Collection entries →
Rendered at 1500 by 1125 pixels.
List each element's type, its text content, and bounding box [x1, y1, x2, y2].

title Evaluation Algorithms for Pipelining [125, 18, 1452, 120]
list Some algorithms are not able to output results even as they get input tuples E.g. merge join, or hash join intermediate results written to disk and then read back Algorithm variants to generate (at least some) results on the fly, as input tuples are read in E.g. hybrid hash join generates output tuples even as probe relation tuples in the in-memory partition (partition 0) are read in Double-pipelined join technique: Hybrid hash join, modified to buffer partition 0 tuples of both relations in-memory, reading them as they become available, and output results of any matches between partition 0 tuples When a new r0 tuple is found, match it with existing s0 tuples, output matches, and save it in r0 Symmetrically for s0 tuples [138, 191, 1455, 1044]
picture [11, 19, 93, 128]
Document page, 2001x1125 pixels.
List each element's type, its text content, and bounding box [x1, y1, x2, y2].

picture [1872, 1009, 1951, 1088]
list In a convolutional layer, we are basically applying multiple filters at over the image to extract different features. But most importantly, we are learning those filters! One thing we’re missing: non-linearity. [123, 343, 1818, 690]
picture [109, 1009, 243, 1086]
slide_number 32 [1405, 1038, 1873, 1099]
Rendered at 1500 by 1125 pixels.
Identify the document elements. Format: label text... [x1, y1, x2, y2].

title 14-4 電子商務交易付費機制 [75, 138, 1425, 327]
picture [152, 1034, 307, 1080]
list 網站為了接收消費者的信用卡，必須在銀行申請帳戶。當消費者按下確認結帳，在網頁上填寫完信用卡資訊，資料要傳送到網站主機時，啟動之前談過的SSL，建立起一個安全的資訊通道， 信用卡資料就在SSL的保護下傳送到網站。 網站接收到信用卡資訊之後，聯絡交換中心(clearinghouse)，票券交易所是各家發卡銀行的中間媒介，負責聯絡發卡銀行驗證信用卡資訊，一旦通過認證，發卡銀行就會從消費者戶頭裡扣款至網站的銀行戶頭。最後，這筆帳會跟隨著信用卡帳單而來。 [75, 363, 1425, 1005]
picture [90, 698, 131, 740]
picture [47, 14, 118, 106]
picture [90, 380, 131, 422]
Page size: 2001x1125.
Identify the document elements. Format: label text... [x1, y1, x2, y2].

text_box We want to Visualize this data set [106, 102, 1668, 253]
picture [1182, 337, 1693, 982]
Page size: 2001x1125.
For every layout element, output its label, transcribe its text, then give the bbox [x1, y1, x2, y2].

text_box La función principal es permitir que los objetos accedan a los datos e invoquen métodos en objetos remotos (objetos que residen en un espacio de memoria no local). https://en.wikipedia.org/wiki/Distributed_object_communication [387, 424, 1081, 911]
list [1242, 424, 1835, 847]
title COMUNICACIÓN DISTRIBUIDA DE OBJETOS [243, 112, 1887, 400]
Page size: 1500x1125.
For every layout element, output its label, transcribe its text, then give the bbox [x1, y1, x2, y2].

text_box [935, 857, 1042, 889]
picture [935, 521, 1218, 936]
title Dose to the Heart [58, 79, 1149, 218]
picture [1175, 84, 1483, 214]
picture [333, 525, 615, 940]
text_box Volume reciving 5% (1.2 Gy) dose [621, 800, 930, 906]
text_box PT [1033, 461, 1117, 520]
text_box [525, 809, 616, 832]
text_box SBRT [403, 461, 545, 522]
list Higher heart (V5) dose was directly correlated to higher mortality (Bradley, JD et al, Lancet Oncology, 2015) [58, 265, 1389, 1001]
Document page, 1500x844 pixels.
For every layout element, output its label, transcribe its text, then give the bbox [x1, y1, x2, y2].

Exercise details →
With "pixels" as the string to find, copy every line of the records that holds it.

Exercise output →
Rendered at 1500 by 1125 pixels.
Document page, 2001x1125 pixels.
Rendered at 1500 by 1125 pixels.
Document page, 1500x844 pixels.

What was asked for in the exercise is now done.